Page excerpt —

_ _ _ _

Integrating Apache Kafka with Spring Boot: A Step-by-Step Guide

Are you looking to integrate a messaging queue with the Spring Boot application? There are a lot of messaging queue applications and among them here I have listed which are used frequently.

Apache Kafka – It is a popular distributed streaming platform and fault-tolerant stream processing system.
Rabbit MQ – It is a message-queueing software known as a message broker or queue manager. Simply; it is software where queues are defined, to which applications connect to transfer a message or messages.
Spring AMQP (Advanced Messaging Queue Protocol) – It provides a “template” as a high-level abstraction for sending and receiving messages. It also provides support for Message-driven POJOs with a “listener container”.

_ _ _ _

Can you continue the Kafka and Spring Boot guide past its last sentence?

[Collected data entries]
_ _ _ _

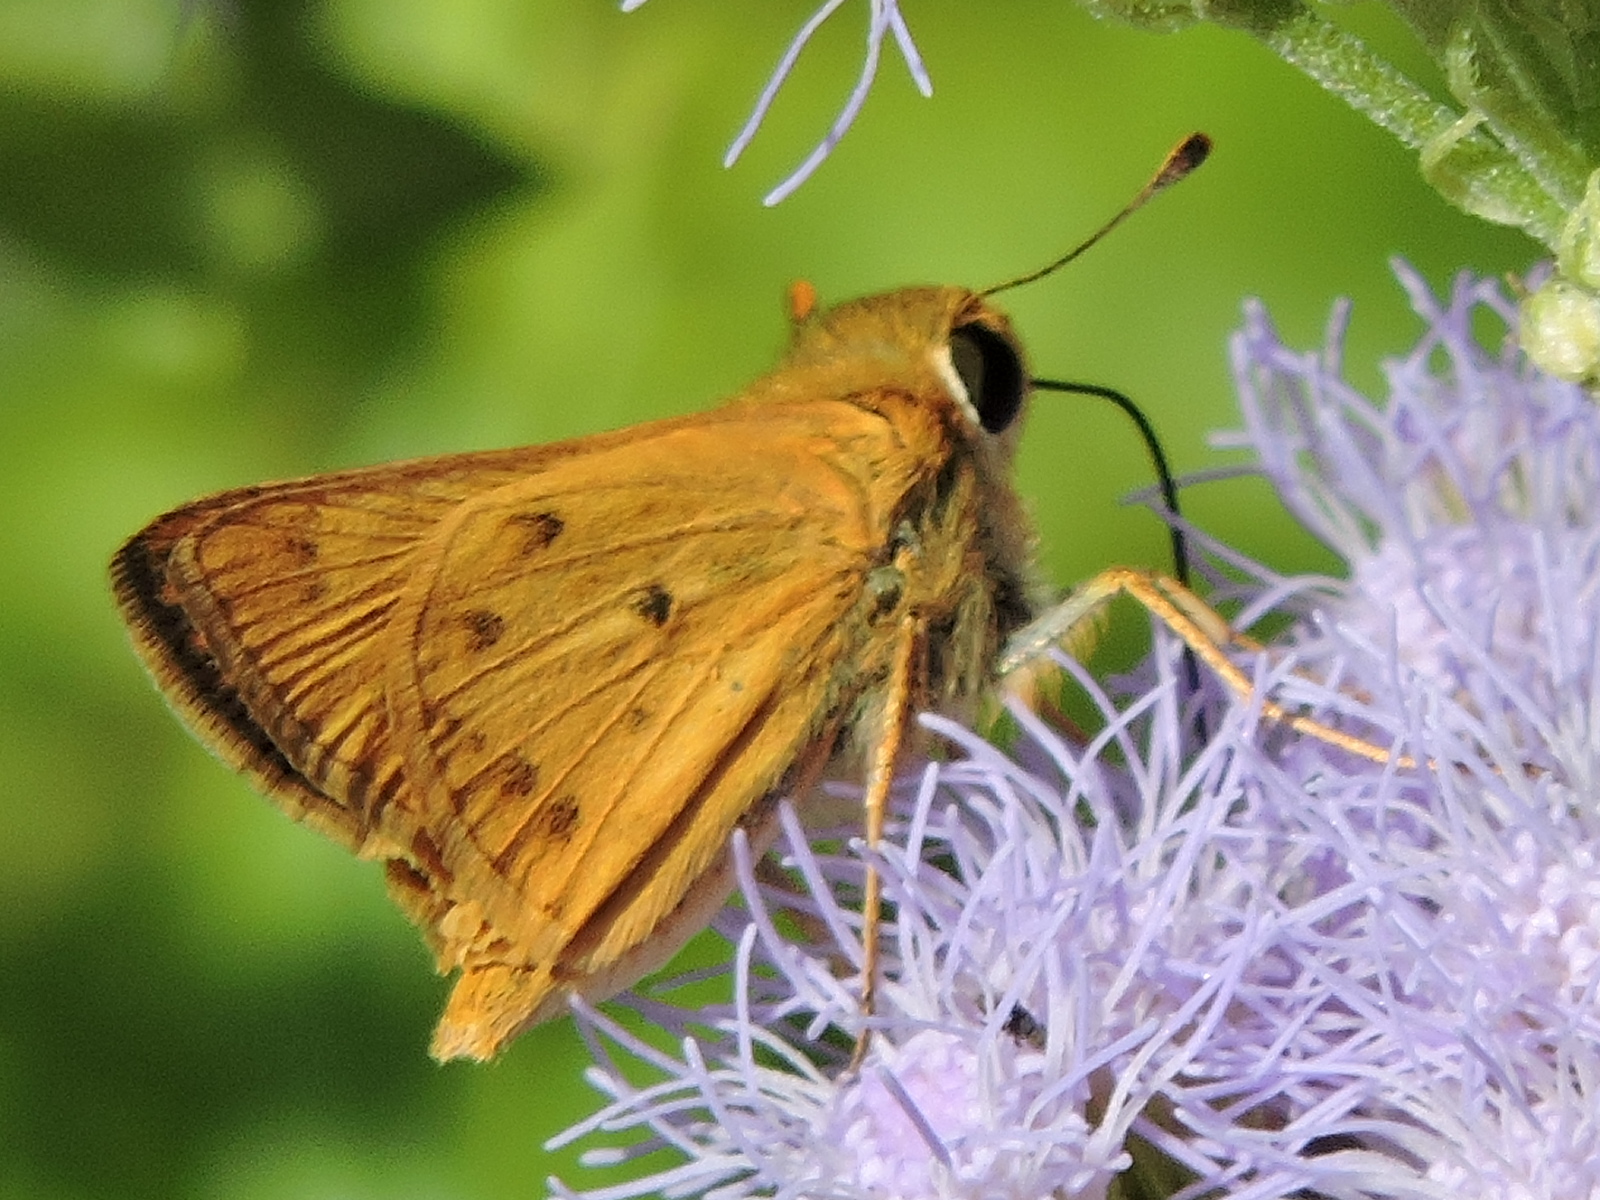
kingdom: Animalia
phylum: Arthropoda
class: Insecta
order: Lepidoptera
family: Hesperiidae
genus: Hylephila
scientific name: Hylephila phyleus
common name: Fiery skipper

_ _ _ _

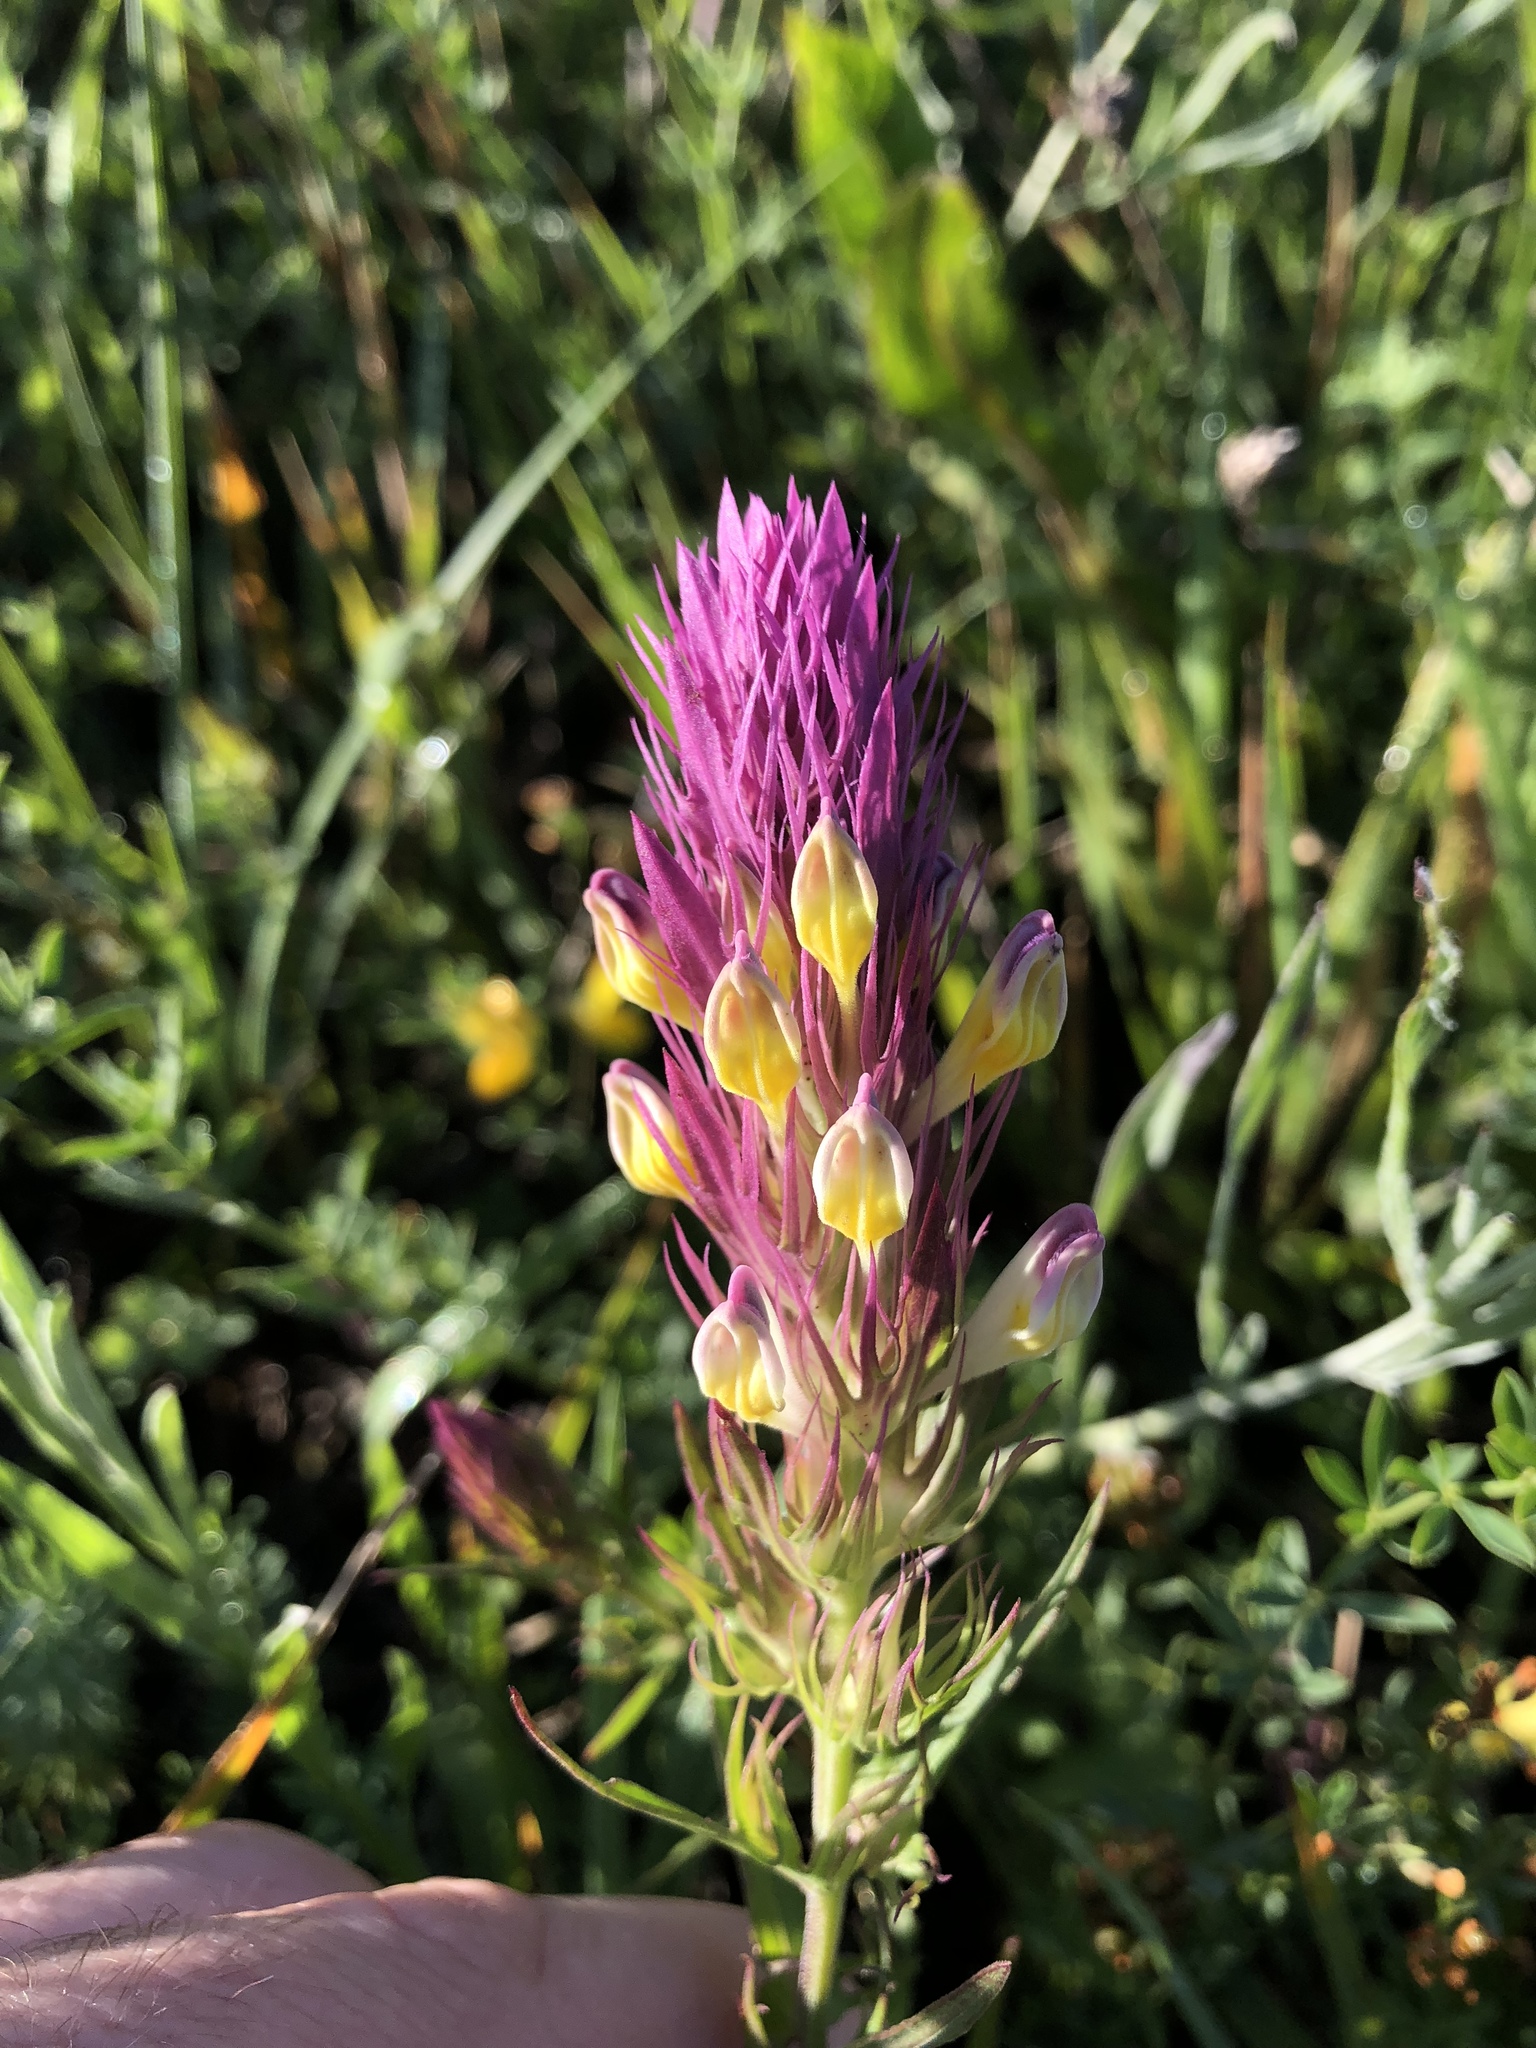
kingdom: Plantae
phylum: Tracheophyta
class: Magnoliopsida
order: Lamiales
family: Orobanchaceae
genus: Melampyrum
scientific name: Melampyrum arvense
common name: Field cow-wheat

_ _ _ _

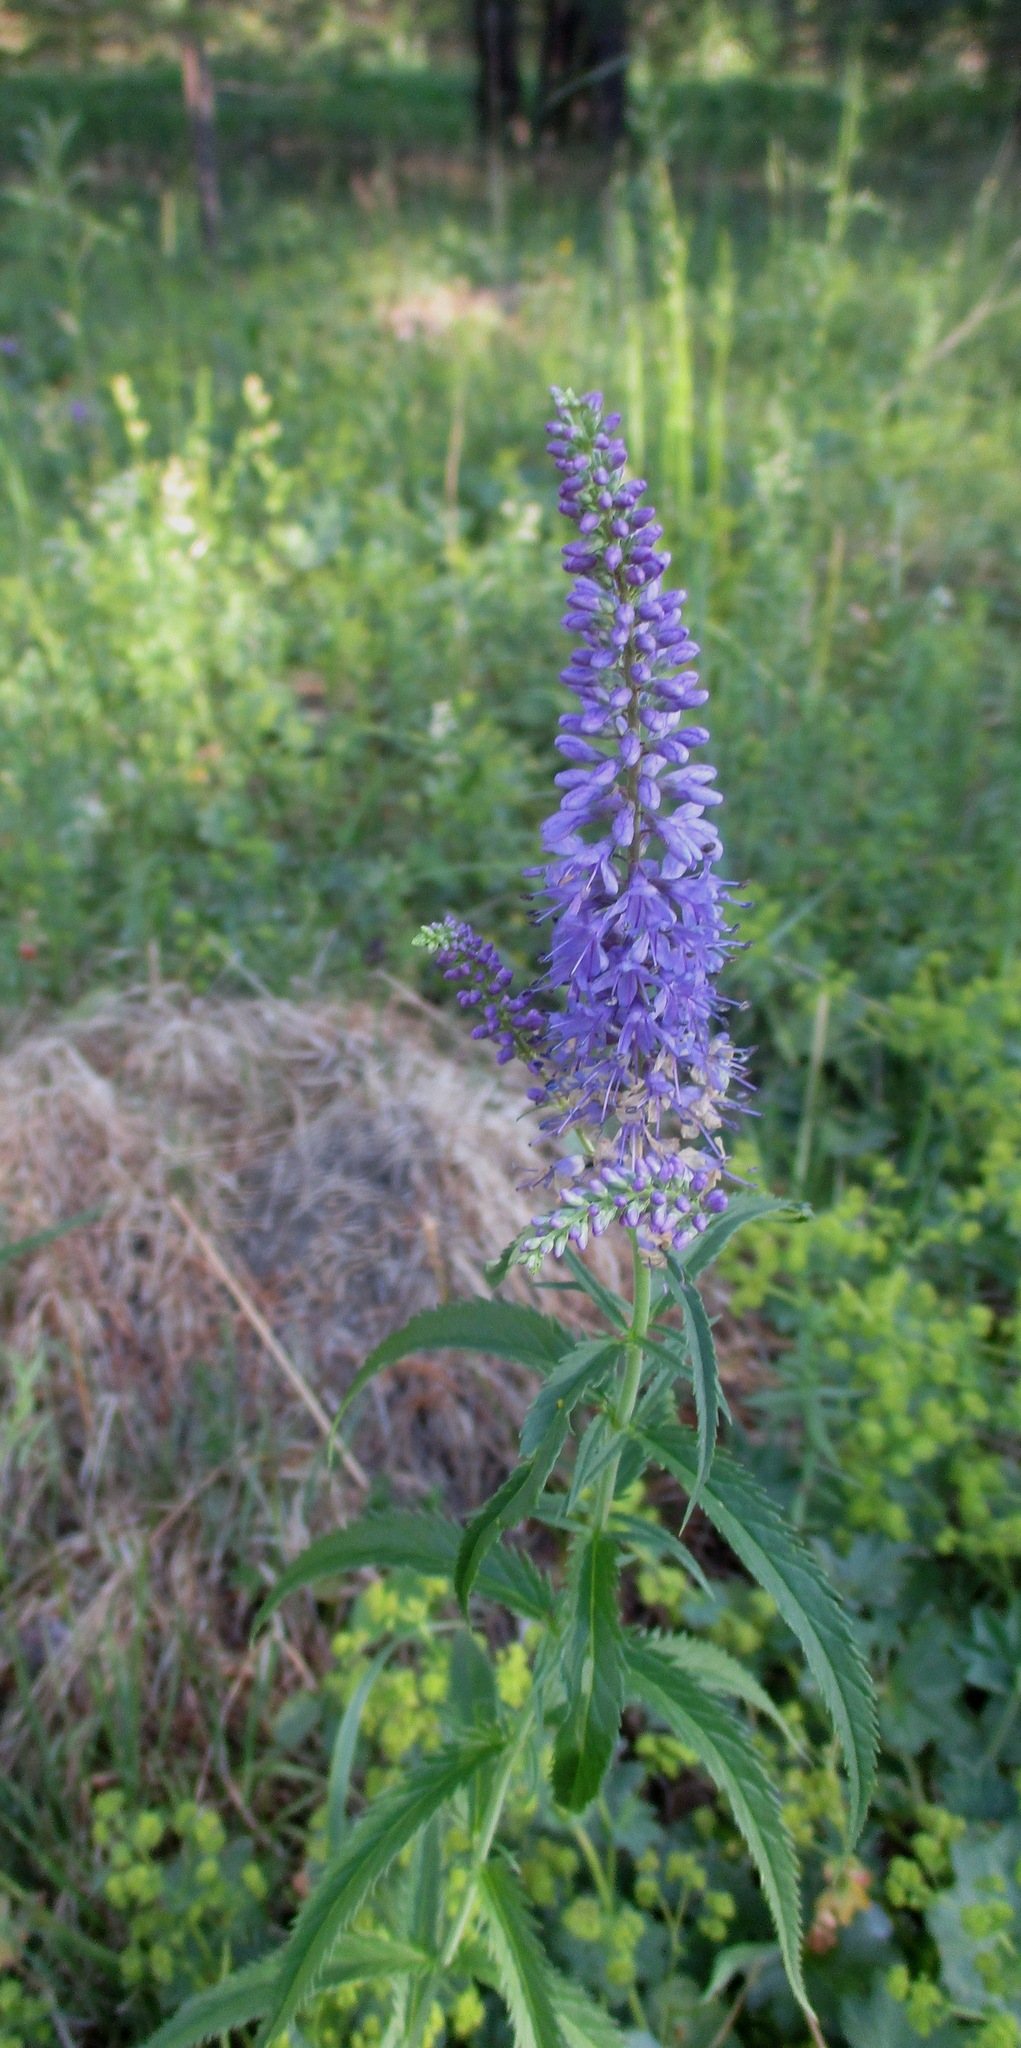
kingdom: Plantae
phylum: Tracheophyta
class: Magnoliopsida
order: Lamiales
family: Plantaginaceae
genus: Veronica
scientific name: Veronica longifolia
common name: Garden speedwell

_ _ _ _

Response to the task —
Azure Bus – It is an asynchronous messaging cloud platform enabling you to send data between decoupled systems. Microsoft offers this feature as a service, which means that you don’t need to host your hardware to use it
Amazon Simple Queue Service (Amazon SQS) – It allows you to send, store, and receive messages between software components at any volume, without losing messages or requiring other services to be available.

This article provides a step-by-step guide for integrating Apache Kafka into a Spring Boot application.

Prerequisites

To start building a Spring Boot and Kafka application, you will need to have the following things:

Java Development Kit (JDK) 8 or later installed.
Basic knowledge of Maven and Spring Boot.
A suitable IDE, such as STS(Spring Tool Suite), Eclipse, or IntelliJ IDEA.
Apache Kafka and Zookeeper are installed and running on your local machine. (To install and Run Kafka, please refer to the guide here.)

Setting Up Your Spring Boot Project

In this example application, we will create a Spring Boot application using Maven.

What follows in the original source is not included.